O YouTube não respondeu a várias solicitações de comentários sobre como os vídeos de Crowder não violam suas políticas de assédio ou de intimidação virtual.

Depois que essa história foi publicada, o YouTube se negou oficialmente a fornecer comentários adicionais além do tópico do Twitter.

Quando perguntada para comentar, Melissa Bell, da Vox Media Publisher, disse ao The Verge que “recusando-se a tomar posição sobre o discurso de ódio, [YouTube] permite que o pior de suas comunidades se escondam atrás de gritos de ‘liberdade de expressão’ e ‘fake news’. visando cada vez mais pessoas com o assédio mais ofensivo e odioso ”.

Aqui está a declaração completa da Vox Media:

Na Vox Media, adotamos parcerias com outras organizações para levar nosso trabalho a um público tão amplo quanto possível. Acreditamos nas vantagens de uma web gratuita e aberta que permite que as pessoas encontrem suas vozes online. Compartilhamos essa crença com o YouTube e passamos anos criando um trabalho incrível na plataforma e desenvolvendo públicos leais e engajados em toda a comunidade do YouTube.
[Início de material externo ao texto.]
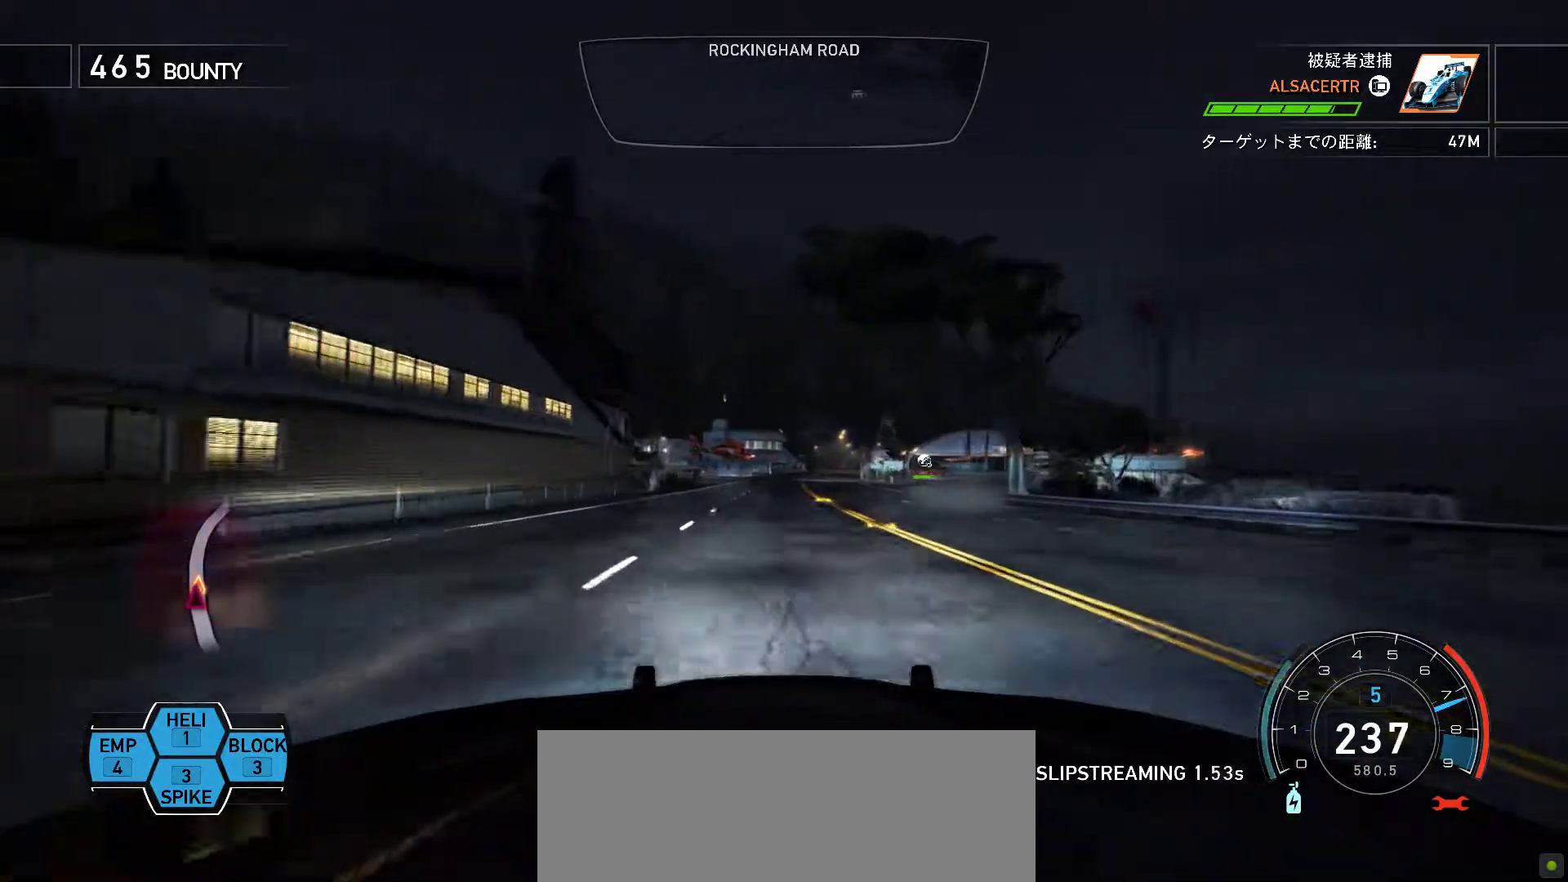
{"keys": ["f"], "events": [[500, "f", "down"]]}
Mas a plataforma e o sistema agora parecem estar quebrados de algumas maneiras que não podemos tolerar. Recusando-se a tomar uma posição sobre o discurso de ódio, eles permitem que o pior de suas comunidades se escondam atrás de gritos de “liberdade de expressão” e “notícias falsas”, enquanto cada vez mais focam em pessoas com o mais ofensivo e odioso assédio. Eles incentivam seus fãs a seguirem o exemplo e agora vemos nossos repórteres e criadores constantemente sendo alvo dos piores abusos on-line, sem remédio ou capacidade de se protegerem.

O YouTube sabe que isso é um problema. Ele desenvolveu políticas anti-assédio para responsabilizar seus criadores e removê-los da plataforma quando eles estão em violação. No entanto, o YouTube não está aplicando as políticas e não está removendo usuários conhecidos e identificados que empregam táticas de discurso de ódio. Ao olhar tacitamente para o outro lado, incentiva esse comportamento e contribui para uma sociedade mais dividida e mais radicalizada.

O YouTube precisa melhorar e aplicar suas próprias políticas e remover criadores que promovam o ódio.